I read this fascinating article (via Techmeme) that indicates that "the average Web page size has tripled since 2003". IMHO, average is still a problematic measure when dealing with Power-law distributions. I like the example that Clay Shirky mentions in the book "Here Comes Everybody":
If Bill Gates walked into a bar ... we'd all be Millionaires ......... ON AVERAGE!
Same holds when we are talking about web pages. Nevertheless, the study is quite interesting and provides a very good analysis of how Web content is changing.
This made me wonder:
"What is the contribution of Social Media content in tripling the size of an average Web page?"
While not a comprehensive study, I did a very quick back of the envelope experiment to see what this would be like. I fetched the top 400 Web pages, as ranked by Alexa. Similarly, I got a bunch of 400 blogs (from the Buzzmetrics dataset) and cached their homepages as well (wget -p <url>).

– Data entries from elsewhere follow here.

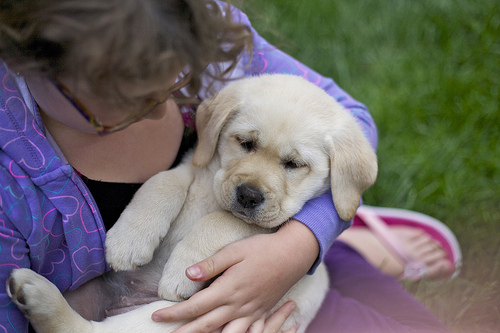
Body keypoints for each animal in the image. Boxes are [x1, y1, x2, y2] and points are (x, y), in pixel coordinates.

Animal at [7, 74, 376, 332]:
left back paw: (35, 294)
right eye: (245, 143)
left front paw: (182, 270)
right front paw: (129, 240)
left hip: (176, 316)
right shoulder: (191, 166)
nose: (248, 195)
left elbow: (222, 221)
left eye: (295, 165)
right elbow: (161, 183)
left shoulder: (272, 225)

Following is a graph that compares the sizes of the homepages from the two datasets.
Looks like the size of a blog is "on an average" is larger than the size
of a regular Webpage suggesting that a good deal of the increase in the size of a Webpage could be due to Social Media
content.
I think a more detailed study here would be insightful.
I wonder how much of the blogs size is from optimization issues (images, widgets and such). Have you tried a couple of different blog sets? I would be curious to see if that changes the times.

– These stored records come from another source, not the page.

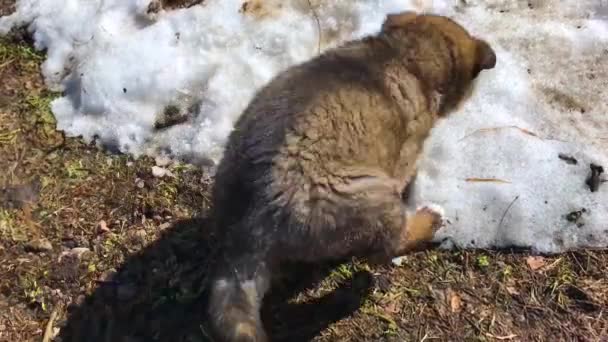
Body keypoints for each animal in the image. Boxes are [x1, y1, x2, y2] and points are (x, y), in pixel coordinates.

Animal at [207, 10, 496, 342]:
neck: (404, 55)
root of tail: (247, 231)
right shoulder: (404, 156)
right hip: (373, 199)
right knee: (386, 247)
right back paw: (428, 219)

Disclosure: I work for Nielsen Online formerly BuzzMetrics.
Posted by: Stephen | April 29, 2008 at 04:16 PM
Hi Stephen, my guess is you are absolutely right! Most of the size for blog data might be contributed by widgets and images. Most of these are not highly optimized -- see my own blog for example!!
I do want to try out a couple of other datasets and frankly 400 blogs is hardly a dataset! But I am curious to see results in a larger setting. It would also be worthwhile to examine the avg post size, number of HTML elements and JavaScript usage etc.

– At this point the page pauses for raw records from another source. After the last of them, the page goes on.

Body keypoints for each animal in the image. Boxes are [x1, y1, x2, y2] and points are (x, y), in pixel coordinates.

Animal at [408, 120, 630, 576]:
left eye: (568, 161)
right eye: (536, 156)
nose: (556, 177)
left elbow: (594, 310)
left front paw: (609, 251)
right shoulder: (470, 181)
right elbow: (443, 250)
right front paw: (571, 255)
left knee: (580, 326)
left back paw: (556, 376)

It also reminds me of the study "Toward a PeopleWeb", by Raghu Ramakrishnan and Adrew Tomkins. According to their analysis the Social Web contributes 4-5 times more content than professionally edited text.
I hope I can find time to do some more analysis.
Thanks for your comments!
Posted by: Akshay Java | April 29, 2008 at 04:40 PM
Would it be a reasonable approximation to just grab the feed from several blogs? That would avoid all the cruft outside each post, and you'd be dealing with just the text from the blogs. To be fair, if the content included an image, you could grab that image too...
Just a thought
Posted by: fitzgeraldsteele | May 01, 2008 at 06:51 PM
To an extent, I wanted to measure exactly how 'bloated' a blog homepage is. So if it has many widgets and images -- indeed it is going to be bulky. You bring up an interesting point about the size of a post vs. size of a regular Web page. I can try to run a few scripts and see if I can pull out some numbers from buzzmetrics data set. Thanks for the suggestion, I'm sure it will make another interesting blog post! Gimme a while and I shall try to put out something...
Posted by: Akshay Java | May 01, 2008 at 10:16 PM